Amid the ongoing spread of Dengue fever within and even outside the tropics, another mosquito-borne illness has disease specialists alarmed. DW takes a look at the basic facts surrounding the Zika virus.
Officials in 14 countries are scrambling to contain an outbreak of the vector borne pathogen known as Zika virus, following international warnings that the disease can lead to birth defects if women contract it while pregnant.
Where has the virus been detected?
The first documented case was in Uganda in 1947. Until 2015, the disease remained dormant in equatorial countries in Africa, Asia and the Pacific Islands.
There was an unprecedented spike in reported Zika cases in 2015, with the virus spreading to a host of South American countries that include Brazil, host of upcoming Carnival celebrations and the Summer Olympic Games later this year.
Brazil sees a large number of travelers each year. If they get infected, there's the chance that they'll spread the virus in their home countries.
New reports by the World Health Organization state that the virus is likely to spread through all nations in the Americas except for Canada and Chile. Three cases were already reported in New York City.
What are the dangers for humans?
Only one in five people who contract Zika display symptoms of the disease, which include nausea, irritability, rash, red eyes and significant joint pain.
In rare cases, hospitalization is required. Less than 0.01 percent of all reported cases were fatal.
However, this doesn't mean there are no health risks associated with the disease.
According to the US Centers for Disease Control and Prevention (CDC), Zika virus is behind an otherwise inexplicable increase in microcephaly, a birth defect that causes infants to be born with smaller skulls and can lead to permanent brain damage.
The CDC says there were 30 times more cases of Zika reported in Brazil last year than in any year since 2010. As a result, it has advised pregnant women against travelling to Brazil, as well as the following countries: Colombia, El Salvador, French Guiana, Guatemala, Haiti, Honduras, Martinique, Mexico, Panama, Paraguay, Puerto Rico, Suriname, and Venezuela.
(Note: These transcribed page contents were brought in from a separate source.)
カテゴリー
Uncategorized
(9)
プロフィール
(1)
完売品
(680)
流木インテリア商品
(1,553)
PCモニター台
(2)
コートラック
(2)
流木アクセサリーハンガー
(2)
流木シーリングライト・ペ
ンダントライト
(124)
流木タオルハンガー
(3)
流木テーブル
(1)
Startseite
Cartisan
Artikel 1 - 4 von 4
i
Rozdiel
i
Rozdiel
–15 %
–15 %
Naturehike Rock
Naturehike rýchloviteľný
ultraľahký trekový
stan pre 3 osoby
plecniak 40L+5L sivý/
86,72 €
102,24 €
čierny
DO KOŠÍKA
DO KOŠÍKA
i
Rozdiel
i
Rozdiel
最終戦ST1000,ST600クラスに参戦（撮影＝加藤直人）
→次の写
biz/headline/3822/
What should you do if you contract Zika?
First of all, stay in bed. Health officials also recommend drinking lots of water, and if you have pain, they recommend taking acetiminophen or paracetamol rather than ibuprofen, which can cause bleeding if the patient is misdiagnosed and actually suffering from Dengue fever.
The CDC has asked those who contract the virus to redouble efforts to avoid mosquito bites. If an uninfected mosquito bites an infected human, that mosquito can then transmit the pathogen to other humans.
Does a vaccine exist?
No. At this point, no such pharmaceutical endeavor is known.
What can be done to prevent transmission?
The only way to prevent Zika virus is to avoid mosquito bites. Apart from possible transmission from mother to newborn, or fetus, the disease can only be contracted from the aedes species of mosquito.
South American cities included in the CDC's travel alert have begun instructing residents to remove stagnant water and avoid damp, swampy areas. If possible, residents should apply mosquito repellent whenever outside.